Car culture in this country is created by advertising. Why else do you think every other add is a car ad on TV? (The rest of the ads are for pharmaceuticals - something that should be outlawed.) Urban cowboys are created by advertising. It's that simple. Remember when smoking was accepted as de rigueur? Smoking culture was created by advertising. Since it has been verboten and negative ads went on TV against smoking we've seen smoking come to a point of being socially unacceptable. The same thing could be done with car culture. It would take government prohibitions against certain forms of advertising as it did with smoking.
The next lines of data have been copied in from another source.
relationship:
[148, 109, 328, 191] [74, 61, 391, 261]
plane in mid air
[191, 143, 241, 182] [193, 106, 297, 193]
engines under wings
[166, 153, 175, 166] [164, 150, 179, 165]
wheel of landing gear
The trolley and streetcar network was deliberately sh*tcanned by the auto industry to get people to buy cars and use more gas. In LA they used to have a wonderful network of streetcars and trolleys. This is being brought back. Many people don't know this, but LA has built a wonderful trolley system using mainly old rights of way. You can go to Pasadena on the Gold line, anywhere in downtown (yes, there is a downtown in LA) on the Red line. You can even get from Union Station to LAX on the Blue line. They just need to extend the Red line all the way to Santa Monica. Right now you have to get off and take the Metro Rapide which is a high speed, limited stop bus that can control the traffic lights in its favor. Exclusive bus lanes for buses on freeways is also being done in southern CA.
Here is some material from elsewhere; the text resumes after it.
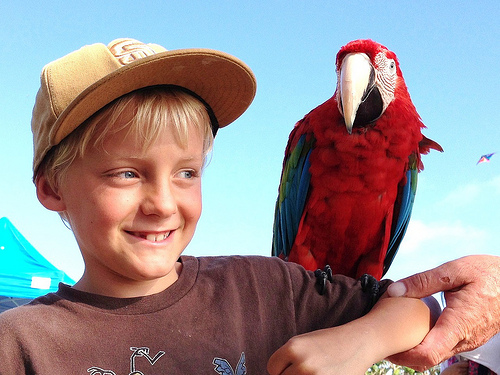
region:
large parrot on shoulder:
[260, 41, 437, 271]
Fortunately, we don't have to wait for the Federal government to do everything. Cities and municipalities have already been taking action to get cars off the road and reduce the senseless suburban commute. Urban planning such as the CCDC in San Diego has been encouraging high rise infill projects next to trolley lines and downtown high rises as an alternative to living in suburbia.
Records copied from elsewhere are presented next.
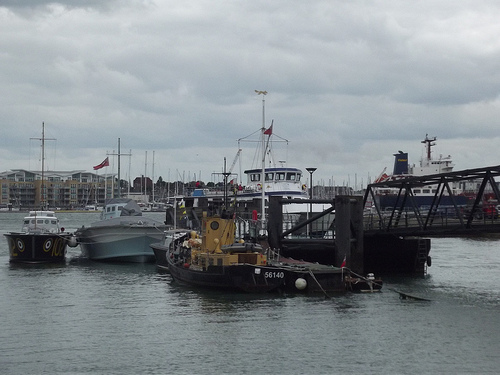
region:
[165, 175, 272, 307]
yellow tug boat docked in water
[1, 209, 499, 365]
calm water with boats docked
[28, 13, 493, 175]
overcast very cloudy sky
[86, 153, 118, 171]
red flag flying on white ship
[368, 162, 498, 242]
black metal lattice style walkway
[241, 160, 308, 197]
white observation tower on dock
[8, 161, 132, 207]
large white building in background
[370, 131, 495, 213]
very large cruise size ship with blue chimney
All that cities need from the Federal government is a little encouragement (and money) to do more along these lines. That's how it normally works anyway. So I disagree with Art's pessimism about rail transportation. It can be done, Art, but you gotta believe. Just like the EV1 which was crushed by GM, rail in this country was deliberately deconstructed by the auto and gas industries especially in LA, the epicenter of car culture.
Trucks use the public highways at little expense for maintenance while railroads have to pay to maintain their own track beds. Government could change this incentive structure. The widening of freeways and creation of additional lanes, bridges and underpasses has gone to insane heights in CA in order to accomodate more and more vehicular traffic, a large portion of which is trucks moving goods that could be moved by rail including all sorts of toxics and nuclear waste. Do you like driving in the next lane alongside that? On some freeways around here it's a permanent non-stop building project. It never ends. It's nuts.
Art, do yourself a favor. Go to Europe and ride the trains! It's very convenient. The scenery's outstanding and the food's not bad either!